Open and Closed Installations. Most tubing flow gas lift installations include a packer to stabilize the fluid level in the casing annulus and prevent injection gas from blowing around the lower end of the tubing in wells with a low flowing bottomhole pressure. A closed gas lift installation implies that the installation includes a packer and a standing valve. An installation without a standing valve may be referred to as semiclosed, and this is widely used for continuous-flow operations. An installation without a packer or standing valve is called an open installation. An open installation is seldom recommended.
A packer is required for gas lifting low-bottomhole-pressure wells to isolate the injection gas in the casing annulus and to control the gas volume per cycle for intermittent-lift operations. Intermittent gas lift operations require a packer and possibly a standing valve. Although most illustrations of an intermittent gas lift installation show a standing valve, many actual installations do not include this valve. If the permeability of the well is very low, the need for a standing valve is optional. The advantages of a packer are particularly important for gas lift installations in an area where the injection-gas-line pressure varies or the injection-gas supply is interrupted periodically. If the installation does not include a packer, the well must be unloaded after each shutdown. More damage to gas lift valves can occur during unloading operations than during any other time in the life of a gas lift installation. If the injection-gas-line pressure varies, the working fluid level changes. The result is a liquid washing action through all valves below the working fluid level, and this continuing fluid transfer can eventually fluid-cut the seat assemblies of some gas lift valves. A packer stabilizes the working fluid level and eliminates the need for unloading fluids in the annulus after a shutdown.

Material:
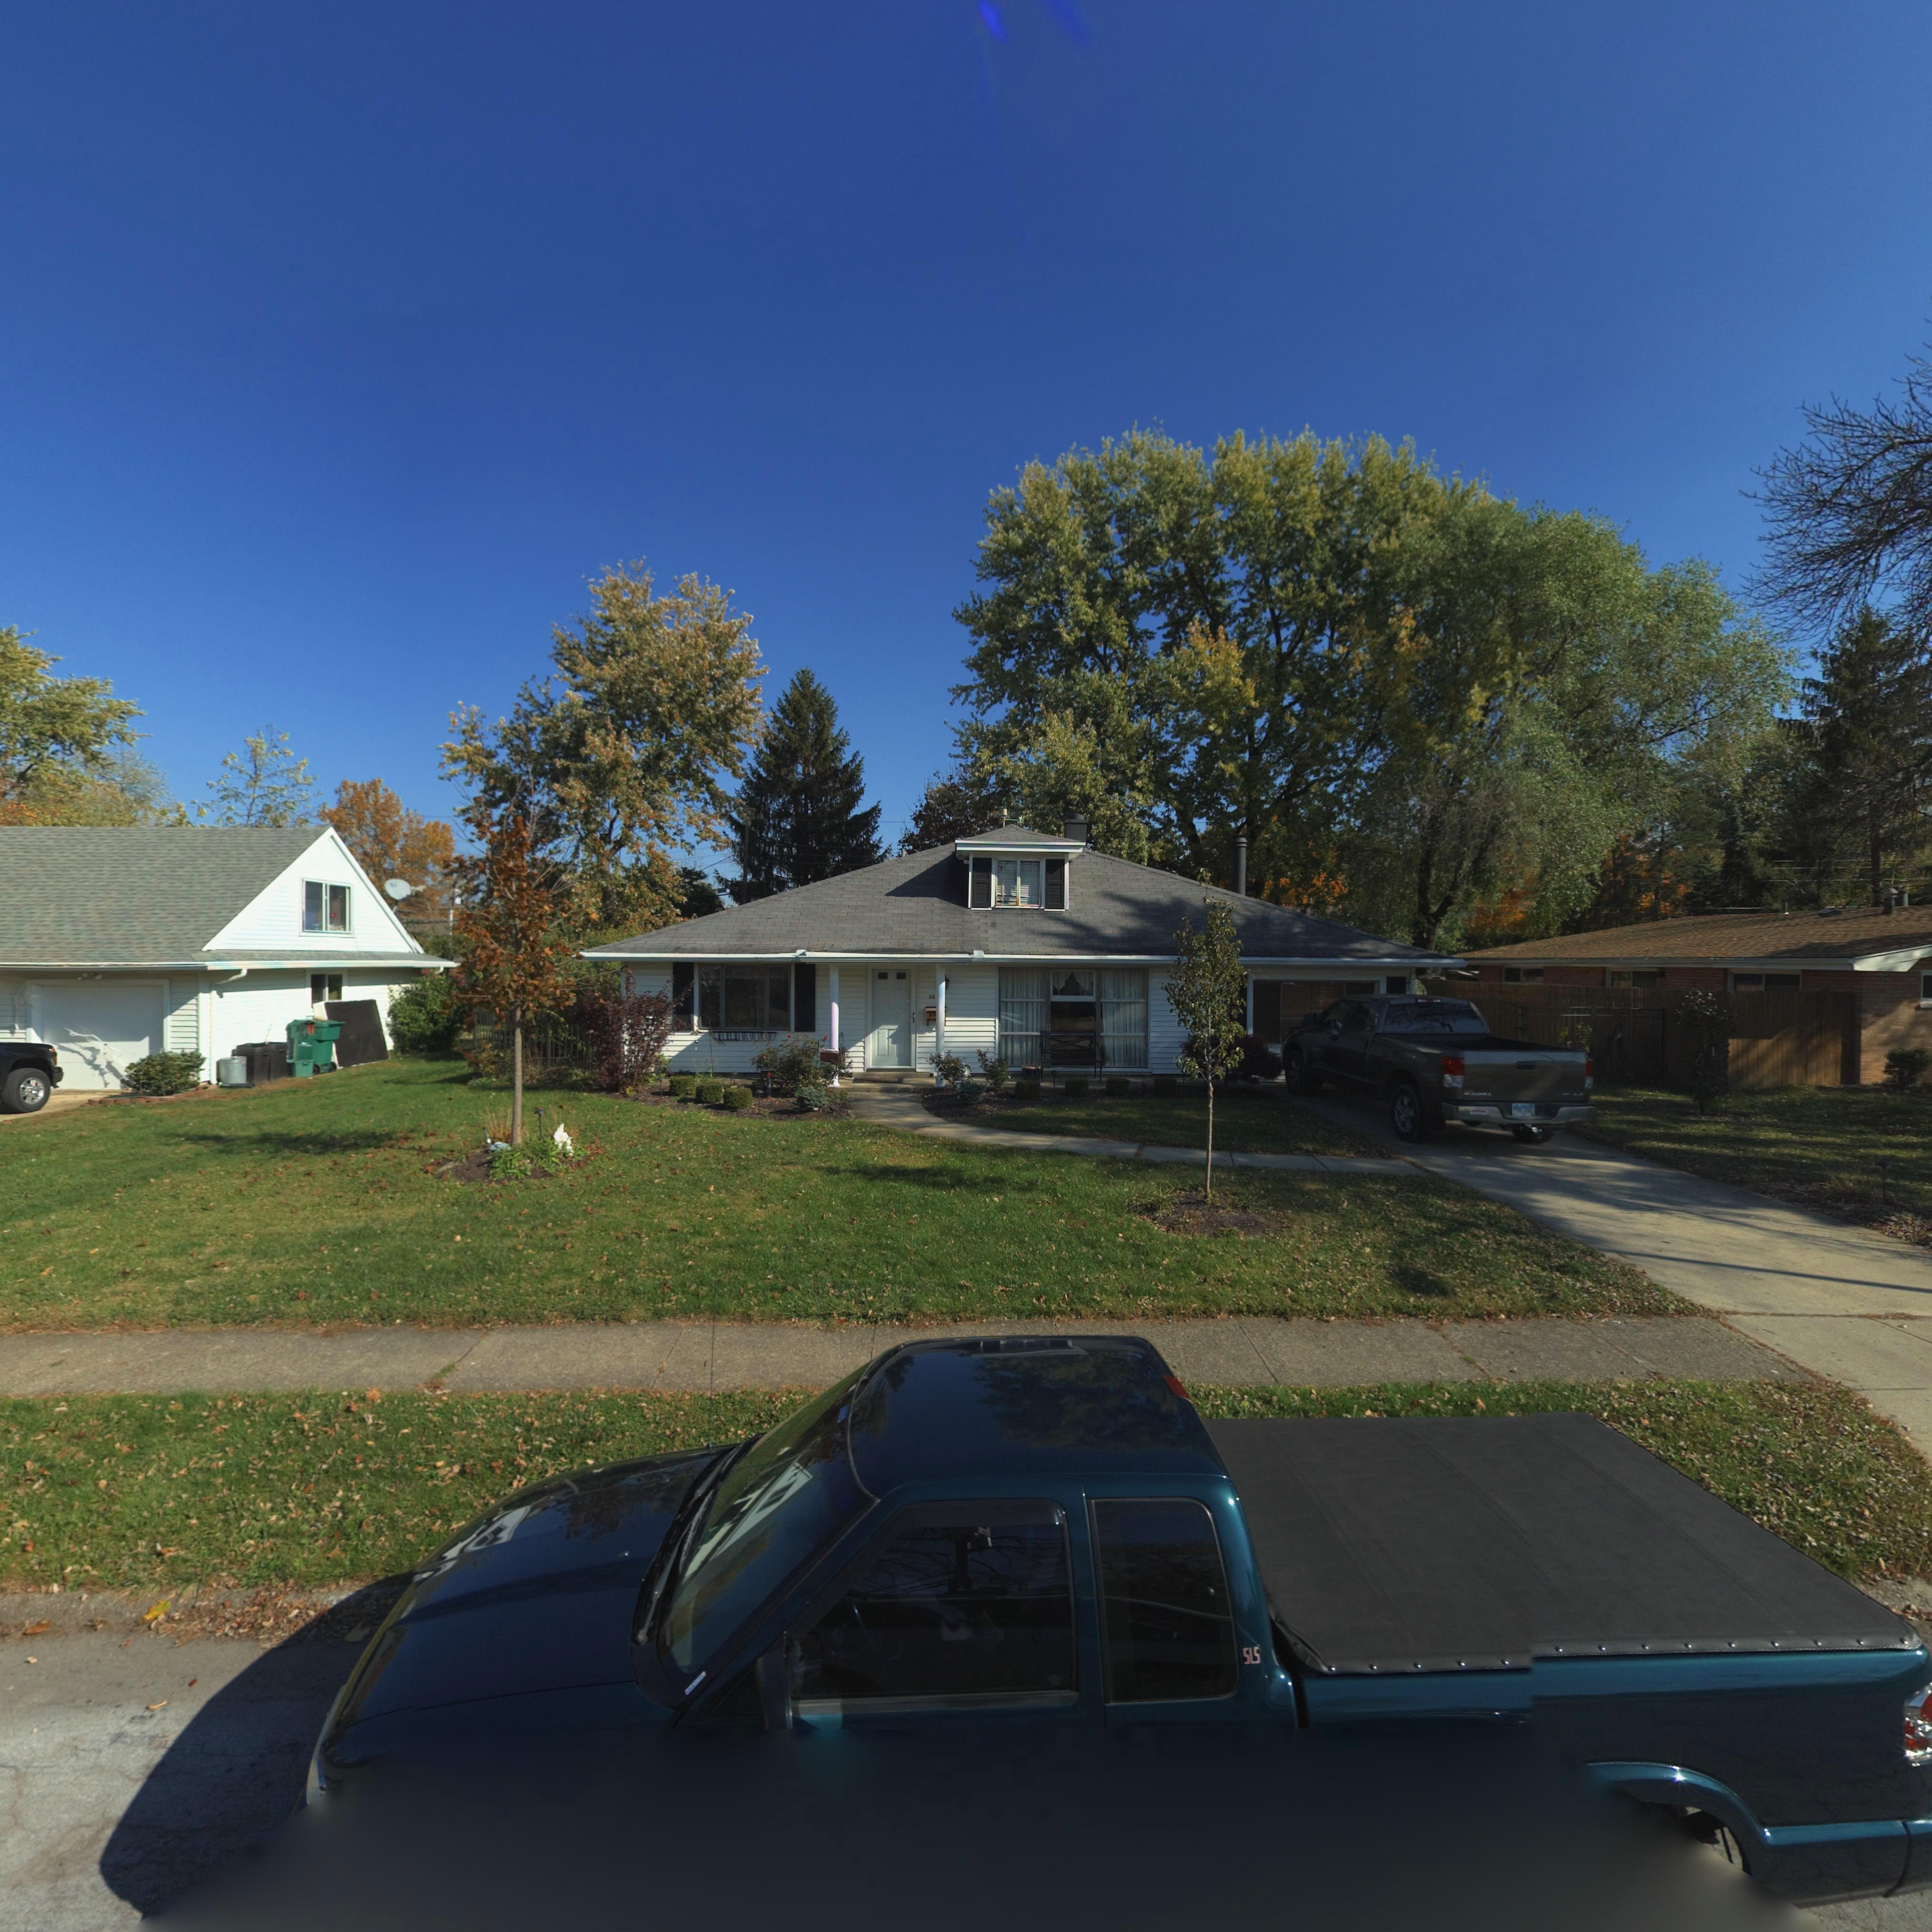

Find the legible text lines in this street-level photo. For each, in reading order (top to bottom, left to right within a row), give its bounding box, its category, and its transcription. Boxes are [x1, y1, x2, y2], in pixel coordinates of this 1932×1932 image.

[928, 994, 936, 999] StreetNumber: 38
[1463, 1092, 1493, 1097] None: TUNDRA
[1241, 1645, 1262, 1665] None: SLS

What you will do:
Copy out the text on open and closed gas lift installations in its entirety, word for word.

Full response:
Open and Closed Installations. Most tubing flow gas lift installations include a packer to stabilize the fluid level in the casing annulus and prevent injection gas from blowing around the lower end of the tubing in wells with a low flowing bottomhole pressure. A closed gas lift installation implies that the installation includes a packer and a standing valve. An installation without a standing valve may be referred to as semiclosed, and this is widely used for continuous-flow operations. An installation without a packer or standing valve is called an open installation. An open installation is seldom recommended.
A packer is required for gas lifting low-bottomhole-pressure wells to isolate the injection gas in the casing annulus and to control the gas volume per cycle for intermittent-lift operations. Intermittent gas lift operations require a packer and possibly a standing valve. Although most illustrations of an intermittent gas lift installation show a standing valve, many actual installations do not include this valve. If the permeability of the well is very low, the need for a standing valve is optional. The advantages of a packer are particularly important for gas lift installations in an area where the injection-gas-line pressure varies or the injection-gas supply is interrupted periodically. If the installation does not include a packer, the well must be unloaded after each shutdown. More damage to gas lift valves can occur during unloading operations than during any other time in the life of a gas lift installation. If the injection-gas-line pressure varies, the working fluid level changes. The result is a liquid washing action through all valves below the working fluid level, and this continuing fluid transfer can eventually fluid-cut the seat assemblies of some gas lift valves. A packer stabilizes the working fluid level and eliminates the need for unloading fluids in the annulus after a shutdown.